Jan 182012
 

As I mentioned on KUOW’s Weekday program today, I was delighted to read in today’s Financial Times* that manufacturing employment has grown faster in the U.S. during this recovery than in any other advanced country.

From January 2010, employment in U.S. factories has risen by 2.9% to nearly 11.8 million (chart). The comparable change for Germany is 2.4%, for Canada 1.9%. In Japan, Italy and France, by contrast, manufacturing employment has fallen.

In fact, reports the FT, the U.S. has added more factory jobs since the beginning of 2010 than the rest of the globe’s richest countries (the Group of Seven, or G7, comprising the six countries mentioned plus the U.K.) combined.

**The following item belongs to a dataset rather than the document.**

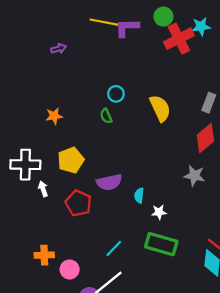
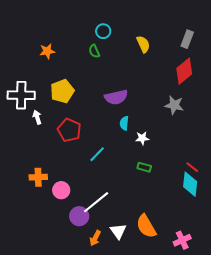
yellow semicircle: (160, 108) -> (143, 44), size x0.7
purple semicircle: (109, 182) -> (116, 97), moved
green rectangle: (161, 244) -> (144, 167), size x0.5
cyan line: (114, 248) -> (97, 154), moved

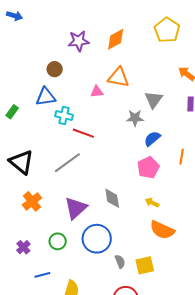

I’m not Dr. Pangloss. U.S. factory employment has been on a downward trend for more than 30 years. Factory head count is down 40% from its post-World War II peak, which occurred in mid-1979. Despite gains the past two years, factory employment is still nearly 2 million below where it was before the Great Recession/Lesser Depression.

But a couple of angles in the FT article caught my eye, partly because they go against conventional wisdom. Example: The lack of wage growth in the U.S. is deplored endlessly, but it is helping make the U.S. more competitive. The FT says unit labor costs in the U.S. fell 11% in dollar terms in the period 2002-2010. In Japan they rose 3%. In Germany, they soared 41%, in part because of the strength of the Euro, roughly at parity with the dollar in 2002, now at $1.28.

Cheap Chinese labor? Not as cheap as it used to be. The FT notes that Chinese factory pay has been rising  15% or more annually for at least the past eight years. No wonder some companies have decided to bring work back to the U.S. from outposts in China and elsewhere.

Even higher oil prices make a difference. Hauling raw materials across the Pacific to China and hauling finished goods back made a lot more sense when oil was at $25-30 a barrel than at today’s price. The U.S. shale-gas boom, which has pushed down the price of natural gas and reduced related industrial energy costs, also favors the U.S.

Cash-laden U.S. companies are spending heavily on equipment and software to boost productivity. That means U.S. factories can churn out more stuff without adding a lot more people. Anyone who has ever toured Boeing’s factory for wide-body jobs in Everett will tell you their first surprise is how few people they see in some of the world’s largest buildings.

U.S. factories employed nearly 20 million people in mid-1979. Those days are gone forever. That said, it is encouraging to know that we are doing better on this score than other advanced economies.

*Registration required; FT.com allows retrieval of several Financial Times articles a month before a pay-wall is encountered.